**ACTIVIDAD:** Identifica cada línea de los registros en la que aparezca la cadena "chart" y cópiala completa.

+++ DATOS DE ORIGEN +++

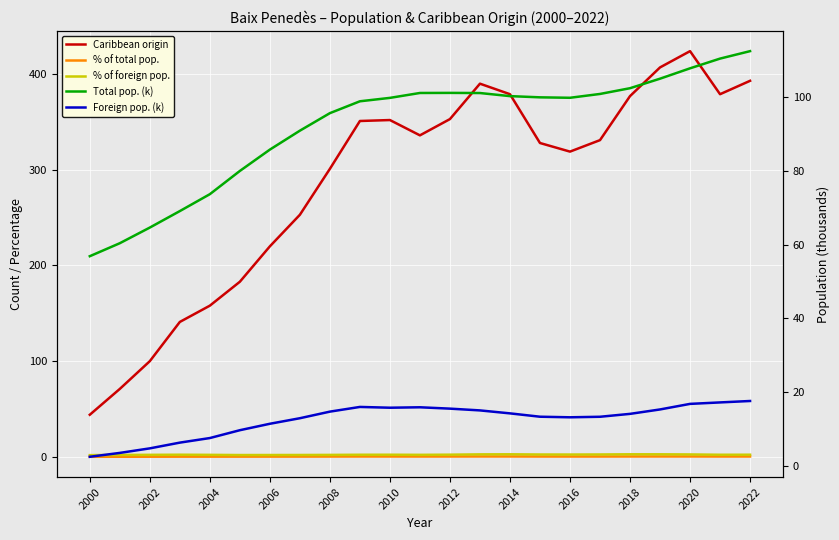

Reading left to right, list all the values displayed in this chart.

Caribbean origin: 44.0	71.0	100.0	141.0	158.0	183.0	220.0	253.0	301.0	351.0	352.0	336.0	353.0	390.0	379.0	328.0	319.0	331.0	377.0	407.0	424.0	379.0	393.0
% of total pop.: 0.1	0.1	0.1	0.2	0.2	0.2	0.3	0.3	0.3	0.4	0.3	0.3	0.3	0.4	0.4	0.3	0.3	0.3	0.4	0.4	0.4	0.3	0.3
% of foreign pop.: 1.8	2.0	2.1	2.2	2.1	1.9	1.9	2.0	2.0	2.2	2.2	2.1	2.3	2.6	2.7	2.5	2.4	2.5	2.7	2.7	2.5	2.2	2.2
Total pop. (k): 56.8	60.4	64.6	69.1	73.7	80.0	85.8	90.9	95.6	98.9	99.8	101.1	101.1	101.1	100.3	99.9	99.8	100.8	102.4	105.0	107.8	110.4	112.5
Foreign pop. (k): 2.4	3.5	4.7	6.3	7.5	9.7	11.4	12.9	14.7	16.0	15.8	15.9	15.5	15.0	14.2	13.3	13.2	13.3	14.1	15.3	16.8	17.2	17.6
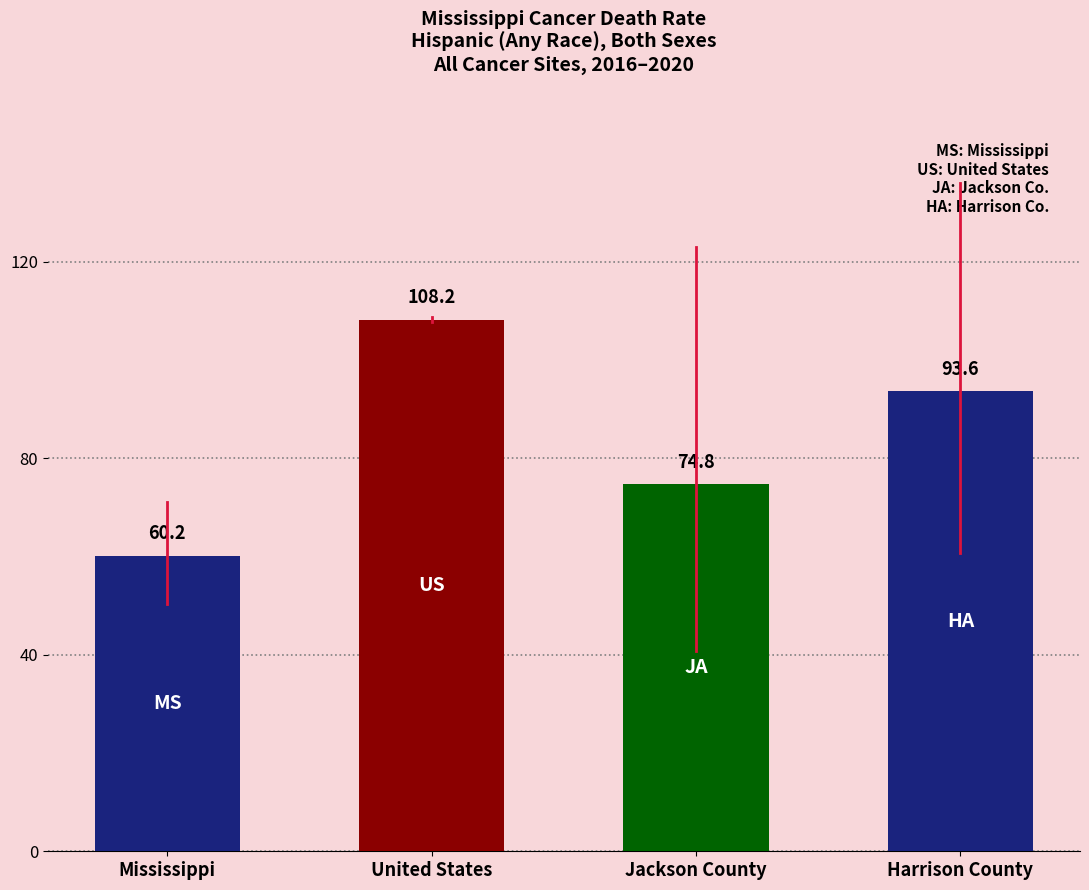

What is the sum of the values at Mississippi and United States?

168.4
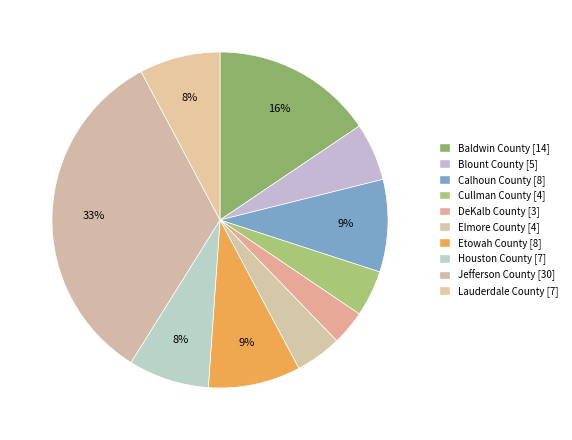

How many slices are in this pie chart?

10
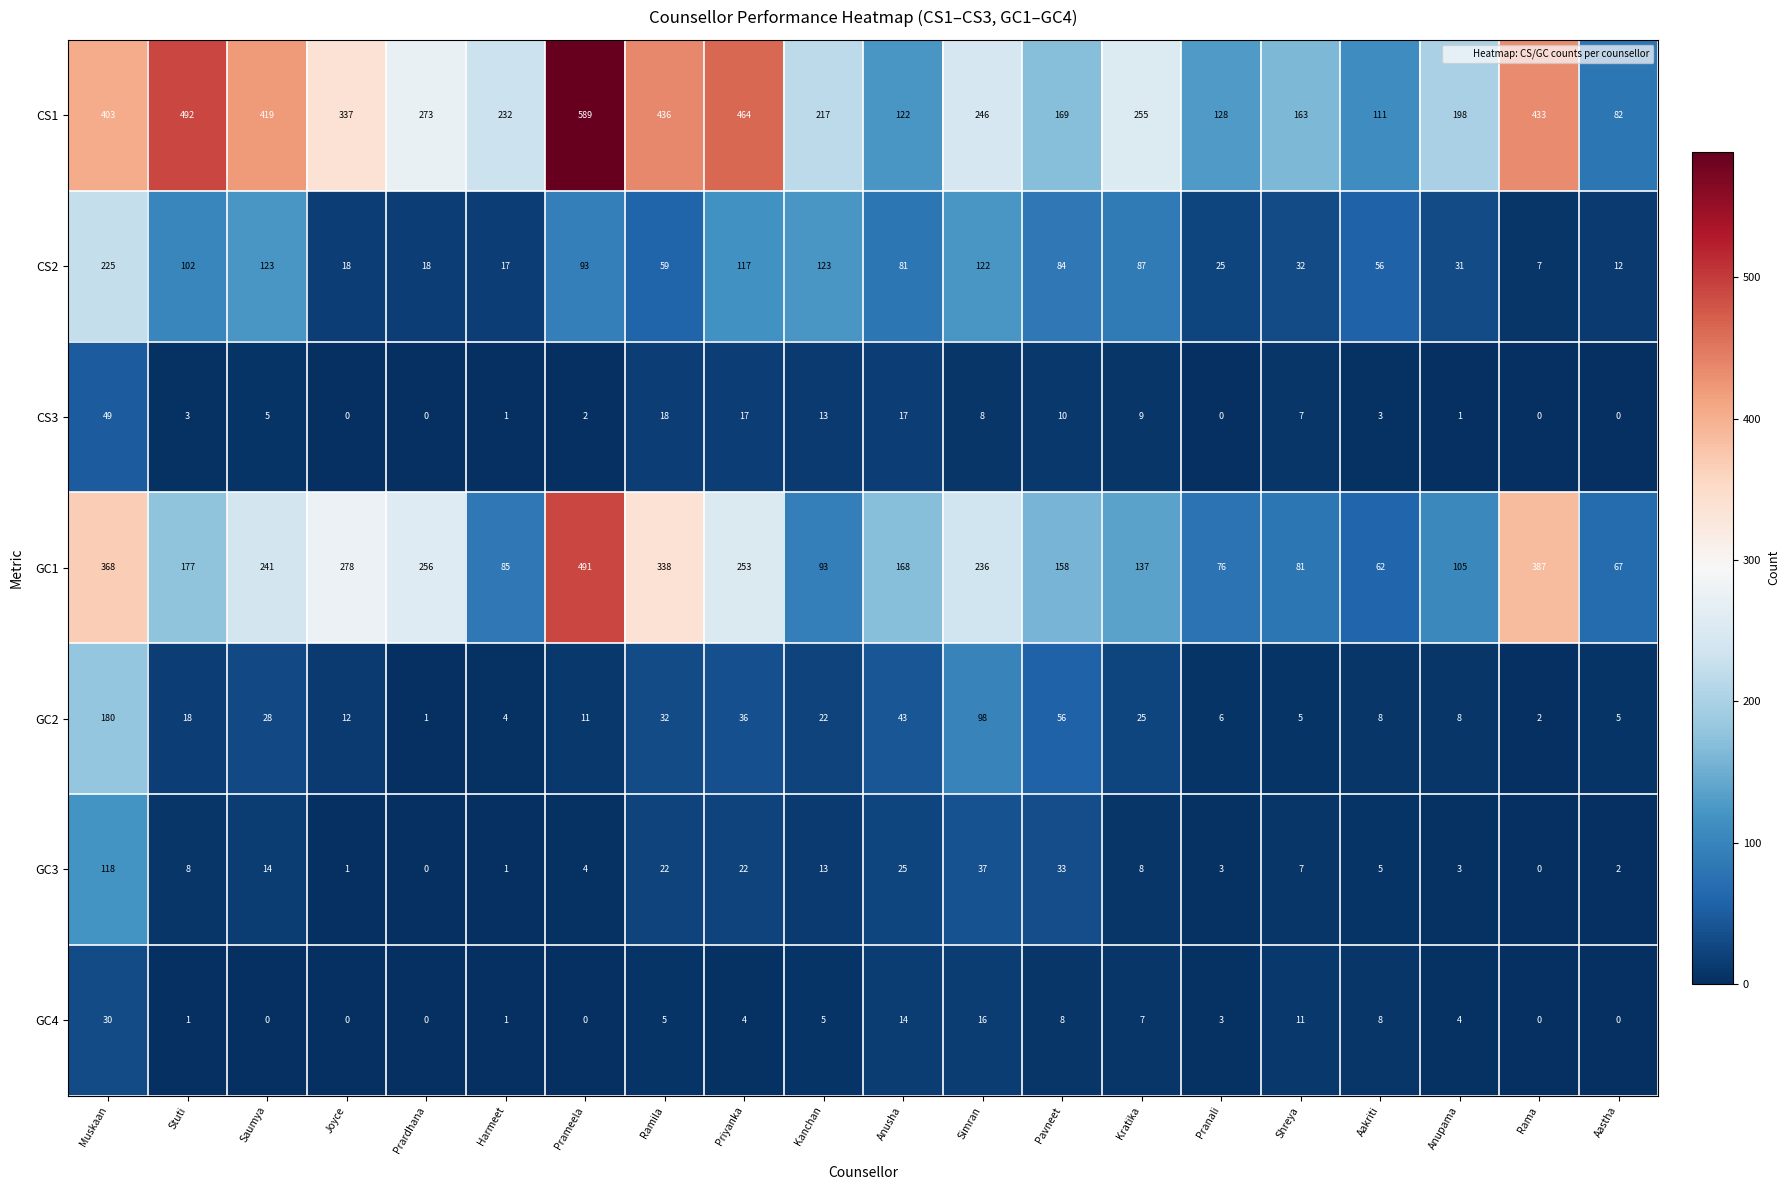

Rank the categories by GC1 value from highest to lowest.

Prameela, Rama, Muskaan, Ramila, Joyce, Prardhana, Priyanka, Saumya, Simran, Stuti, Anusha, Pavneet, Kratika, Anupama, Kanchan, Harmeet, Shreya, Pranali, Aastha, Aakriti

+++

**RESPUESTA:**
Reading left to right, list all the values displayed in this chart.
How many slices are in this pie chart?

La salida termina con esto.